On a recent Tuesday evening, Todd Zartman flips on an overhead projector inside the Federal Reserve Bank of Philadelphia and plunges into an economic lesson.
In a plush, wood-paneled meeting room that’s likely seen its share of erudition, Zartman slides a book cover onto the projector’s flat service and reads the title aloud: “Betty Bunny Wants Everything.”
From there, Zartman, an economic education specialist, reads aloud from a picture book where a baby rabbit bugs her rabbit mother to buy her a bunch of toys, even though her mom says she can only pick out one toy.
It’s hardly the stuff of high finance, but Zartman’s crowd isn’t the banker set.
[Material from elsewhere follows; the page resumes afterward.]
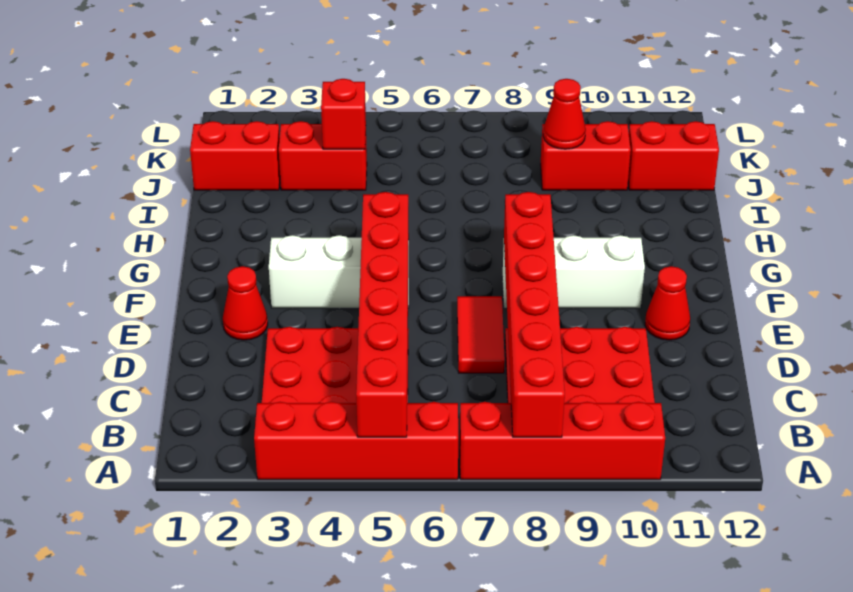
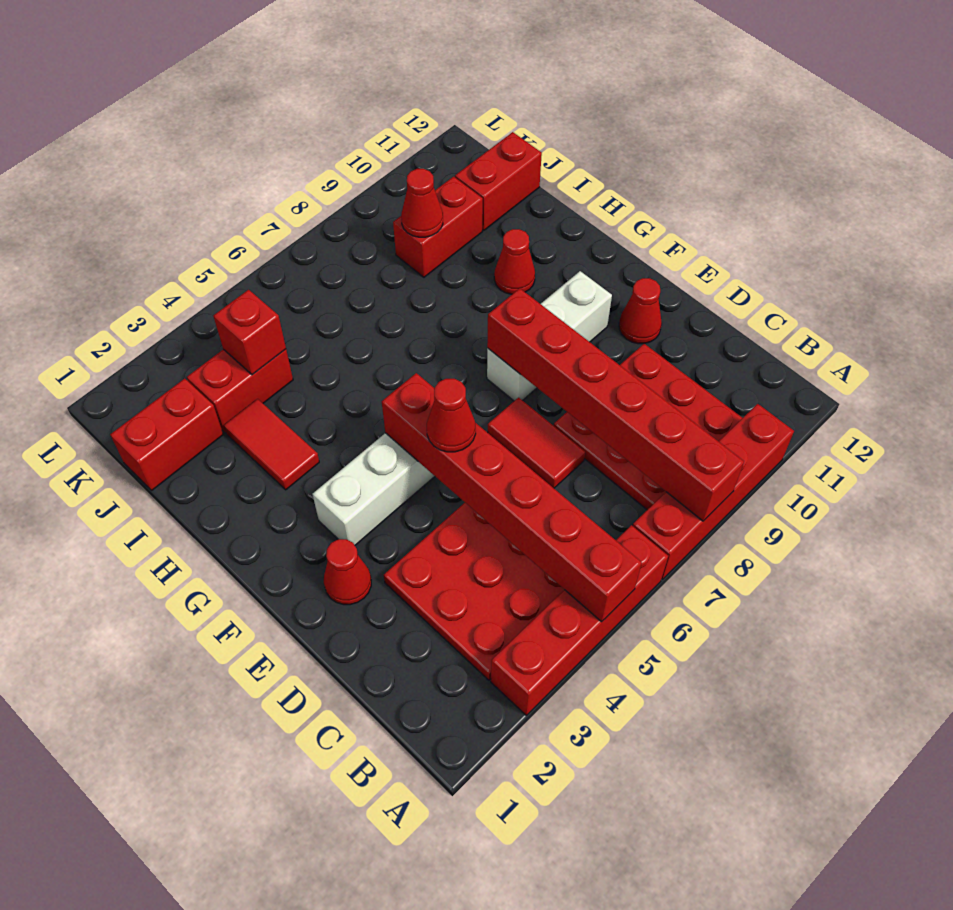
none -> red cone E5 level 3
none -> red tile H3:I3 level 1
none -> red cone H10 level 1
They’re teachers, mostly pre-K teachers, and Zartman’s showing them how to teach economics — to 4-year-olds.
The curriculum even has a name, “Kiddynomics,” and it represent an idea folks at the Federal Reserve Bank have been trying to popularize — namely that financial literacy should be a core part of what kids learn in school.
“Across the board, we want to see kids learning personal finance as part of an overall subject that is taught K to 12, just like anything else is,” said Andrew Hill, economic education adviser at the Federal Reserve Bank of Philadelphia.
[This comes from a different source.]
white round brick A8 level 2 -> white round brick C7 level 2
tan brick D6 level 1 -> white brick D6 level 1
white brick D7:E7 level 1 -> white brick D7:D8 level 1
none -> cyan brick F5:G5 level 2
Kiddynomics, a suite of five lesson plans, was developed by the Federal Reserve Bank of St. Louis. It’s designed to instill an “economic way of thinking” in kids as young as 3. The curriculum takes already-circulating children’s books and infuses them with lessons about concepts such as choice, trade, incentives, and scarcity.
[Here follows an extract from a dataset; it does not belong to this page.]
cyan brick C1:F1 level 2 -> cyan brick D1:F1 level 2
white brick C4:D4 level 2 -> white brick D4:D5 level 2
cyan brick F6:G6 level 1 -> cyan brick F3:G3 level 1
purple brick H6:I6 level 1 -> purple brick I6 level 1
For one lesson, Zartman asks the roomful of teachers if they’d like a bag of pretzels or popcorn, but he’s only brought enough for six teachers to receive a snack.
“And you can see where we’re headed here,” Zartman says before explaining the definition of scarcity. “I’m going to have some unhappy people here in a second.”
No mandate for financial literacy in Pa.
In the K-12 world, financial literacy remains a fringe subject.
Only 22 states require that students take an economics class, and just 17 require a course in personal finance, according to the Council for Economic Education. Pennsylvania requires neither, and the number of states mandating financial literacy hasn’t budged in recent years.
City politicians including Councilman Allan Domb and former Philadelphia controller Alan Butkovitz have pushed the School District of Philadelphia to focus further on personal finance. Domb, in particular, has been an evangelist, saying he wants some form of financial literacy taught in every grade.
“I don’t want to teach it in pre-K and not teach it in first and second grade, because they’ll lose it,” Domb told teachers gathered at the Kiddynomics seminar.
The need here is clear. Surveys show many Americans don’t have enough knowledge to make sound financial choices. If kids are exposed at an early age to financial concepts, the theory goes, they’ll reach high school with a better general sense of how the economic world works. From there, if they learn the ins and outs of personal finance, they’ll make better money decisions as college students and adults.
In essence, it’s the same pedagogical thinking behind teaching math, literacy, or any core subject.
“You don’t teach algebra to a kindergartner or first-grader, but you teach them how to count,” said Nan Morrison, president and CEO of the Council for Economic Education.
There’s no good data on the prevalence of financial literacy at the primary level, said Morrison. The council does, however, provide in-person teacher development and online tools for teachers across the K-12 spectrum, and Morrison believes elementary-school teachers use those resources about as frequently as high-school teachers.
Still, it’s hard to judge the idea of a K-12 financial literacy continuum when, in most places, there’s barely a commitment to high-school-level finance courses.
Even the effectiveness of those high-school-level courses is a matter of debate and skepticism. Research suggests students who take finance courses do well on post-course quizzes. That pattern holds for elementary-school learners. A 2014 analysis showed fourth- and fifth-graders exposed to financial literacy retained much of the information a year later.
But the data hasn’t established a clear link between those classes and better long-term decision making. One study out of Harvard claims the most effective financial literacy plan is to simply require students take more traditional math courses.
All of that is to say, it’ll take a lot more effort and proof to move financial literacy from curricular obscurity to a place in the K-12 lineup.
Teacher Aliyah Tinsley, though, thinks it’s worth the effort. Tinsley, who teaches pre-K at Spring Garden Academy just north of Center City Philadelphia, says her kids are already intensely curious about money.
“They want me to bring in receipt books and money and a cash register,” said Tinsley. “So I said OK, let’s take this somewhere.”
She hopes Kiddynomics students will imbue her students with a financial framework for evaluating the world — and perhaps allow them to avoid some of the monetary missteps she made early in adulthood.
“When I graduated, I went to Punta Cana,” she said. “And I really didn’t need to go on a vacation. I should have been looking for a job.”